Open-AudIT Configuration
Key configuration settings in Open-AudIT covering discovery behaviour, change logging, data retention, and how to edit them.
On this page
Configuration
Open-AudIT has a large number of configuration settings that control everything from discovery behaviour to change logging. You can find them all under Menu → Admin → Configuration → List Configuration.
Key Settings to Check After Installation
After a fresh install, it's worth reviewing these settings before running your first discovery:
| Setting | What It Does | Recommendation |
|---|---|---|
default_network_address | The URL that external devices use to reach Open-AudIT (used when copying audit scripts to targets) | Set this to your server's actual IP or hostname |
discovery_limit | Maximum number of parallel discovery processes | Default is 20; increase for faster scanning on capable hardware |
discovery_linux_script_directory | Where the audit script is copied on Linux targets | Default is /tmp/; change if /tmp has noexec set |
log_level | Logging verbosity | Default is 5; set to 7 for detailed debugging |
discovery_ip_exclude | IP addresses to skip during discovery | Add any IPs you never want scanned |
Change Logging
By default, Open-AudIT logs changes to almost every component table — software, disks, network interfaces, services, and more. This is incredibly useful for tracking what changed on a device and when.
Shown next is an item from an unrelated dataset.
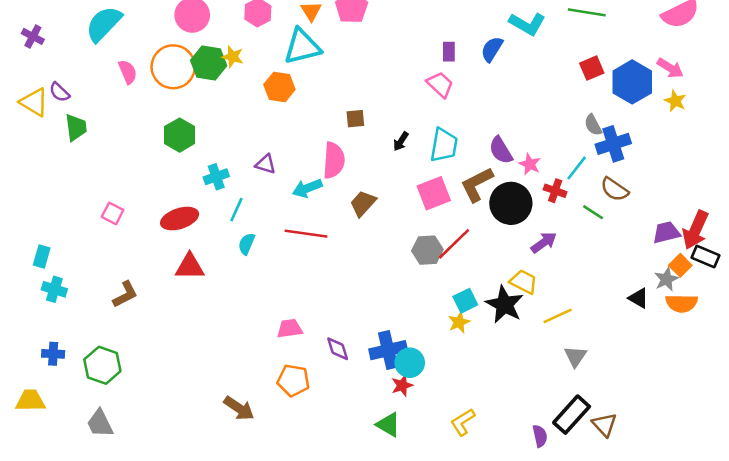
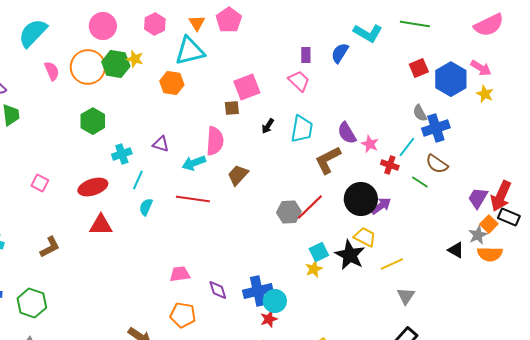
pink square: (434, 193) -> (247, 87), moved
black circle: (511, 203) -> (361, 199), moved
purple trapezoid: (666, 232) -> (478, 198), turned -45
The change log settings follow the pattern create_change_log_tablename. Most are enabled by default. You might want to disable change logging for high-churn tables that generate a lot of noise, like ARP (create_change_log_arp) or IP (create_change_log_ip).
Data Retention
Related to change logging is the cleanup of "non-current" data. When a component (e.g., a piece of software) is no longer detected on a device, Open-AudIT marks it as non-current rather than deleting it immediately. Settings like delete_noncurrent_software control whether and when that historical data is deleted.
Discovery Defaults
The discovery_default_scan_option setting controls which Nmap scan profile is used as the default for new discoveries. You can review and customise scan profiles under Menu → Discover → Discovery Scan Options.
Editing Configuration
- Go to Menu → Admin → Configuration → List Configuration
- Use the search box to find the setting you want
- Click the edit icon next to the setting
- Update the value and save
Changes to most configuration items take effect immediately — no restart required.